Jesse Jackson Jr. will soon add "memoirist" to the list of labels — like "disgraced congressman" and "former representative of Illinois' 2nd congressional district" — attached to his name.
Wednesday, Fox Chicago confirmed reports that a Jackson memoir is in the works, with a source saying the ex-Congressman wants to "be remembered for more than just pleading guilty to corruption charges."
Jackson Jr. and his wife, former Chicago City Councilwoman Sandi Jackson, each pleaded guilty Feb. 20 to federal charges: he of scheming to spend $750,000 in campaign funds on a bizarre inventory of personal items and she of tax fraud.
Jackson's sentencing is scheduled for June 28.
A Chicago Tribune source who had reportedly seen drafts of portions of the memoir said Jackson was trying to "clear up his legacy."
"He has nothing else to do right now," the Tribune's source said. "He's desperately trying to change the narrative of his life story."
Fox reports Jackson began writing a paper as a form of therapy, but there is no final manuscript as of yet, and shopping the book to publishers wouldn't happen for a while.

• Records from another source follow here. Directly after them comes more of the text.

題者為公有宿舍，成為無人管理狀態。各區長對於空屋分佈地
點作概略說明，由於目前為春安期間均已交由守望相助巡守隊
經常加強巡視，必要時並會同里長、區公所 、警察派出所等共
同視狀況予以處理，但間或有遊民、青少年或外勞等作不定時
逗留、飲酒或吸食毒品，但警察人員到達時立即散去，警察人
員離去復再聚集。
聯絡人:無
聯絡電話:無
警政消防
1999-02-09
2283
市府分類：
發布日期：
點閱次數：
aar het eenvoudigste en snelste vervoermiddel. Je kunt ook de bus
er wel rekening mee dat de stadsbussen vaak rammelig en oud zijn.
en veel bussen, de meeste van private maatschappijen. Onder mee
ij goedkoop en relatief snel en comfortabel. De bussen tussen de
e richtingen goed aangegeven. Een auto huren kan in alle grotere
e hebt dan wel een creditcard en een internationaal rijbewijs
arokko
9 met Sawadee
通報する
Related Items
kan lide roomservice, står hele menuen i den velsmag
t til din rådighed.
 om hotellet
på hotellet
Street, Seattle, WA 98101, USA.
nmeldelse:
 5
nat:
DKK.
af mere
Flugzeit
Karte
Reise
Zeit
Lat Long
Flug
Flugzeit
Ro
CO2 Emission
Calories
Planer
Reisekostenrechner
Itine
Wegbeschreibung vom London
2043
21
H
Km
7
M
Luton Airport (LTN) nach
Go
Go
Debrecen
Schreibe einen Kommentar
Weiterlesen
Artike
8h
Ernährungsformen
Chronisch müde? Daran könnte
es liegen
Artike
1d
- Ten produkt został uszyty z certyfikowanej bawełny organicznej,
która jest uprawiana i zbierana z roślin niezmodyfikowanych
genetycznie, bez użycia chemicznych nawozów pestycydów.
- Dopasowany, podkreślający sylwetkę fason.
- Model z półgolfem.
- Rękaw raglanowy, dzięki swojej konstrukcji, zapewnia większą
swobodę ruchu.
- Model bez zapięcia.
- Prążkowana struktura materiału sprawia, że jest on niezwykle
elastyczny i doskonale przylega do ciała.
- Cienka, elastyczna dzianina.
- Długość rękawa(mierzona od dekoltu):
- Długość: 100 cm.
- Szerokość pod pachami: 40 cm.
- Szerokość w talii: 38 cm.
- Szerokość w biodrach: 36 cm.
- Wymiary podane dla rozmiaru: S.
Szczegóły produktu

Jackson has already authored and co-authored several books, including — quite ironically — the 1999 financial self-help book "It's About the Money: How You Can Get Out of Debt, Build Wealth, and Achieve Your Financial Dreams."
His memoir wouldn't be the first penned by an Illinois politician with corruption issues: In 2009, now-incarcerated former governor Rod Blagojevich wrote the political memoir "The Governor" detailing what he dubbed in typically grandiose terms, "The truth behind the political scandal that continues to rock the nation."